▶ Given request:
Pull out the stretch of the records from the line containing "country: Haiti" through the line containing "name author: Van Houtte ex Regel", copying each line with no changes.

▶ Data section:
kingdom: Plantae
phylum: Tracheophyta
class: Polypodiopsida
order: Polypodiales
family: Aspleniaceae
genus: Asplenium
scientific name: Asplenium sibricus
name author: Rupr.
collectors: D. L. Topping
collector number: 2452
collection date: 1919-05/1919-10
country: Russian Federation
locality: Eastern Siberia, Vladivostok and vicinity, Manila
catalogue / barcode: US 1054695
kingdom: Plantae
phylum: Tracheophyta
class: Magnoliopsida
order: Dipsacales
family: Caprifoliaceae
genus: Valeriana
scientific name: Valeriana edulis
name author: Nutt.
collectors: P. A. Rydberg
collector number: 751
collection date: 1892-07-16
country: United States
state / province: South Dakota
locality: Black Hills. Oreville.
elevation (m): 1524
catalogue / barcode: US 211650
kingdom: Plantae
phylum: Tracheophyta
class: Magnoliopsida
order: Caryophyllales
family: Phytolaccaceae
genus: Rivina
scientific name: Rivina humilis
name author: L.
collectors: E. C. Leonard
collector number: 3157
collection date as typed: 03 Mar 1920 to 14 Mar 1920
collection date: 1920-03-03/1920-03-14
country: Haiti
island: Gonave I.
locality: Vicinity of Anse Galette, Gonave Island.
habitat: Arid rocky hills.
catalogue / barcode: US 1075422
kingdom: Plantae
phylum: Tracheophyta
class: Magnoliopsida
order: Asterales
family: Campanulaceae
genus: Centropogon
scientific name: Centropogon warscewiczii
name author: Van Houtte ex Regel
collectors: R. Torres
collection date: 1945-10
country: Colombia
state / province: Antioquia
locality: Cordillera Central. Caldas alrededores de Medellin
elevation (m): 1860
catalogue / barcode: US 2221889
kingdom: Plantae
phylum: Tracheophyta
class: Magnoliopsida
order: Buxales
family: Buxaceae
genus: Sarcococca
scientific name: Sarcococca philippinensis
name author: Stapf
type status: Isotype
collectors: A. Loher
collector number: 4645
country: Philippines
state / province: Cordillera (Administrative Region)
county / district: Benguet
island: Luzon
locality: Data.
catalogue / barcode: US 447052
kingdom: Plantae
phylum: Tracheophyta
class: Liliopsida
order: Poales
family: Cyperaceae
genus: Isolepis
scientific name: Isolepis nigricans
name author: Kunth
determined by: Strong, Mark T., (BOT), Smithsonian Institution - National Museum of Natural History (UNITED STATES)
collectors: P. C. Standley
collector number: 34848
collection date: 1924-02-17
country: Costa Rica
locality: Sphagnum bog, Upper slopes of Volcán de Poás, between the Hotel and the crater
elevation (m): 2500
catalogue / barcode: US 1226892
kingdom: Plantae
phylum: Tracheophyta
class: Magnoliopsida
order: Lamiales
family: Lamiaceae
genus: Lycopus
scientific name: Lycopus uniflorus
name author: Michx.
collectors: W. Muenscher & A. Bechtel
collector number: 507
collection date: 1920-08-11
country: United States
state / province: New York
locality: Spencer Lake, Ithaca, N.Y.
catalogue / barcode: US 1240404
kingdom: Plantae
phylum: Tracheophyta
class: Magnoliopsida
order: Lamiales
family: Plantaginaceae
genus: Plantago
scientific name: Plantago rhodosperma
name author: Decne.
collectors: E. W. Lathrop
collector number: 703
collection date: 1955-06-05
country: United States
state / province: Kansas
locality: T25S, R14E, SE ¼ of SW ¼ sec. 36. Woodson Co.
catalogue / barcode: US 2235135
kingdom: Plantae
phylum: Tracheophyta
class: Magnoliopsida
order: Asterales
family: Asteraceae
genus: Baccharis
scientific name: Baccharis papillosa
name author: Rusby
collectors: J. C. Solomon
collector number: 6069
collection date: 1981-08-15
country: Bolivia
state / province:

▶ Exercise answer:
country: Haiti
island: Gonave I.
locality: Vicinity of Anse Galette, Gonave Island.
habitat: Arid rocky hills.
catalogue / barcode: US 1075422
kingdom: Plantae
phylum: Tracheophyta
class: Magnoliopsida
order: Asterales
family: Campanulaceae
genus: Centropogon
scientific name: Centropogon warscewiczii
name author: Van Houtte ex Regel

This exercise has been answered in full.